Which required remedial action like the Factory Acts;
………the English Factory Acts are the negative expression of the same greed. These acts curb the passion of capital for a limitless draining of labour-power, by forcibly limiting the working-day by state regulations, made by a state that is ruled by capitalist-and landlord. Apart from the working-class movement that daily grew more threatening, the limiting of factory labour was dictated by the same necessity which spread guano over the English fields. The same blind eagerness for plunder that in the one case exhausted the soil, had, in the other, torn up by the roots the living force of the nation. Periodical epidemics speak on this point as clearly as the diminishing military standard in Germany and France…………..

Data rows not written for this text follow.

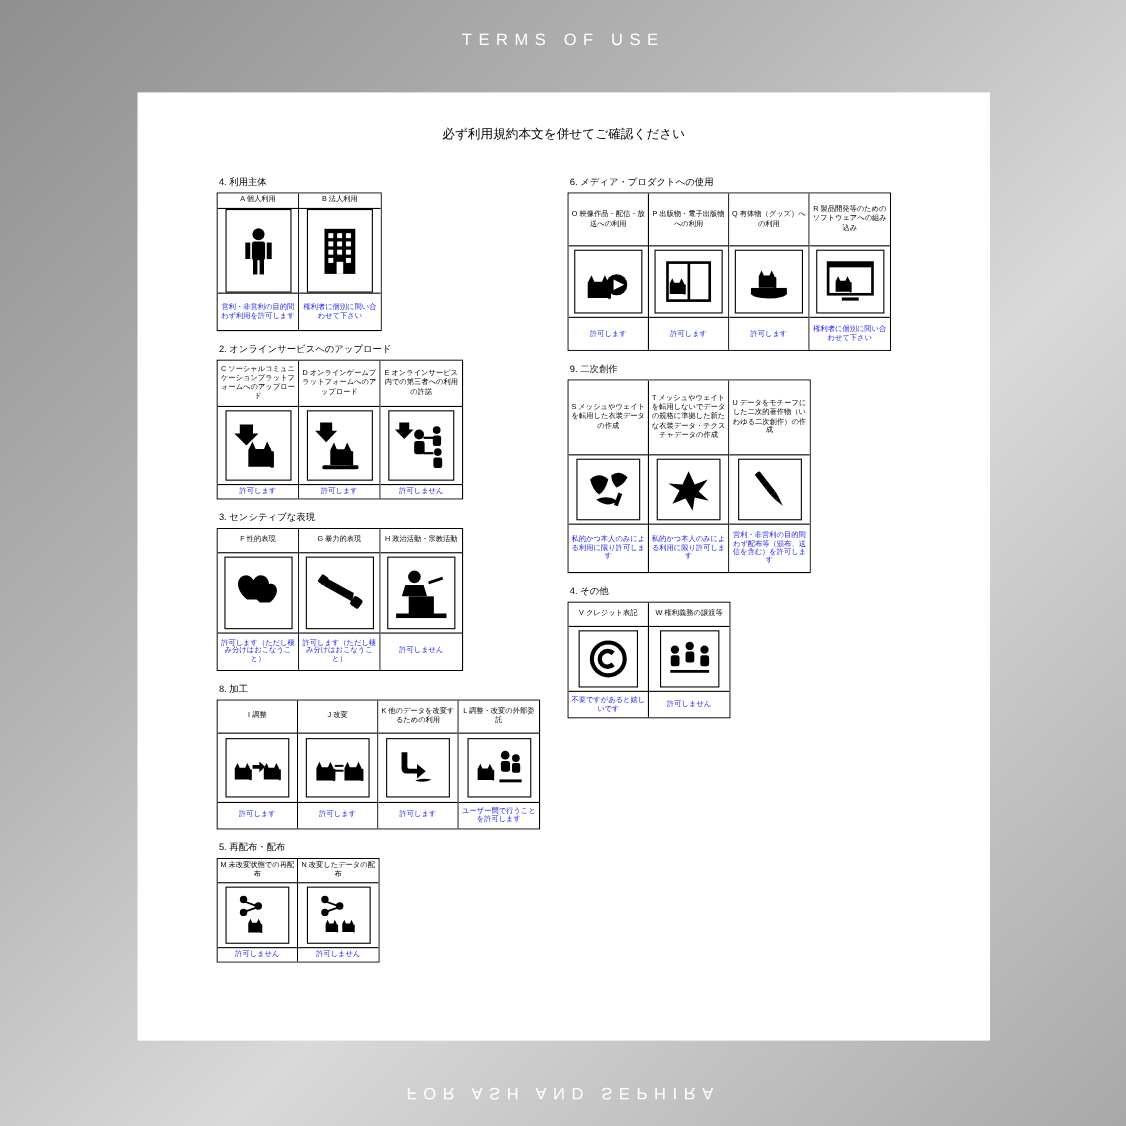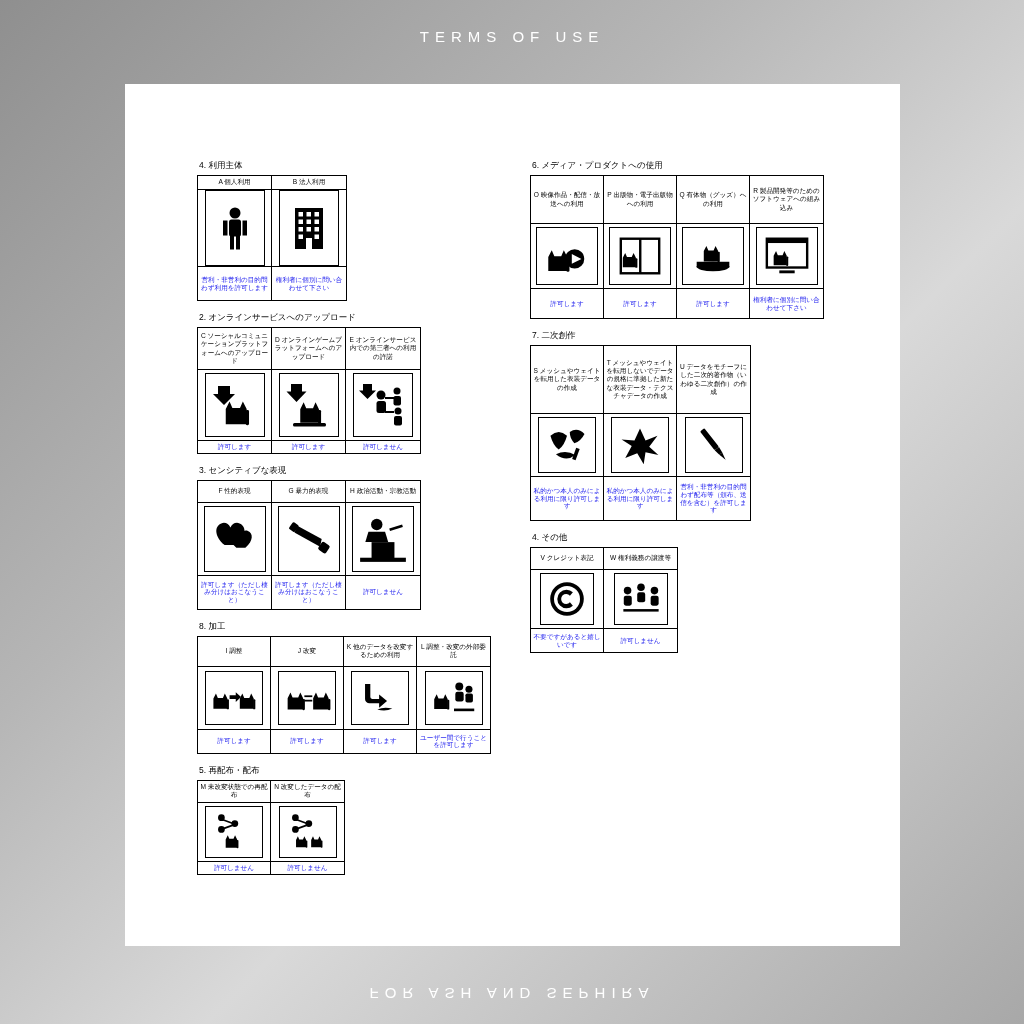--- a/index.html
+++ b/index.html
@@ -20,21 +20,21 @@
     position:absolute;left:125px;top:84px;width:775px;height:862px;
     background:#ffffff;
   }
   .doc-title{
     text-align:center;font-size:11.5px;color:#000;line-height:1.55;
     padding-top:30px;font-family:"Liberation Sans",sans-serif;
   }
   .brandname{color:#2222dd;}
   .cols{position:absolute;left:0;top:76px;width:775px;}
   .colL{position:absolute;left:72px;top:0;width:300px;}
-  .colR{position:absolute;left:405px;top:0;width:320px;}
+  .colR{position:absolute;left:391px;top:0;width:320px;}
   .sec{margin-bottom:11px;}
   .sec-title{font-size:8.5px;color:#000;margin:0 0 3px 2px;}
   .grid{display:flex;border:1px solid #000;width:max-content;}
   .cell{
     border-right:1px solid #000;
     display:flex;flex-direction:column;
     box-sizing:border-box;background:#fff;
   }
   .cell:last-child{border-right:none;}
   .cell .hd{
@@ -98,20 +98,21 @@
 <body>
 
 <div id="stage">
 
   <div class="banner top">TERMS OF USE</div>
   <div class="banner bottom">FOR ASH AND SEPHIRA</div>
 
   <div class="sheet">
 
     <div class="doc-title">
+      <div>必ず利用規約本文を併せてご確認ください</div>
     </div>
 
     <div class="cols">
       <div class="colL">
           <div class="sec">
             <div class="sec-title">4. 利用主体</div>
             <div class="grid s1">
               <div class="cell">
                 <div class="hd">A 個人利用</div>
                 <div class="art">
@@ -445,21 +446,21 @@
                       </g>
                       <rect x="34" y="80" width="32" height="6"></rect>
                     </svg>
                   </div>
                 </div>
                 <div class="ft">権利者に個別に問い合わせて下さい</div>
               </div>
             </div>
           </div>
           <div class="sec">
-            <div class="sec-title">7. 二次創作</div>
+            <div class="sec-title">9. 二次創作</div>
             <div class="grid s7">
               <div class="cell">
                 <div class="hd">S メッシュやウェイトを転用した衣装データの作成</div>
                 <div class="art">
                   <div class="ico" style="width: 56px; height: 54px;">
                     <svg width="48" height="46" viewBox="0 0 100 100">
                       <path d="M14 30 q18 -16 36 0 q-6 22 -18 30 q-12 -8 -18 -30 z"></path>
                       <path d="M56 22 q16 -12 32 4 q-8 16 -22 20 q-10 -10 -10 -24 z"></path>
                       <path d="M26 70 q22 -10 42 2 q-20 16 -42 -2 z"></path>
                       <rect x="70" y="56" width="8" height="26" transform="rotate(20 70 56)"></rect>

I suppose the ‘demoralisation’ of a national stock of labour power from overwork and/or underpay could have other effects other the obviously physical.
So you might see increasing mental health problems, addictive drug abuse and a rising prison population; as in the US?
April 14, 2019 at 8:30 pm #185210ALBKeymasterThe saga continues:
This time Jehu has changed tack — what workers are paid is not wages let alone the value of their labour-power, apparently because it’s no longer possible to calculate how many troy ounces of gold what they are paid is the equivalent of.
I’ve also come across a new word “to gaslight” which seems to be all the vogue in America as a criticism of Trump’s behaviour. It seems a bit of nasty accusation. Anybody know exactly what it means?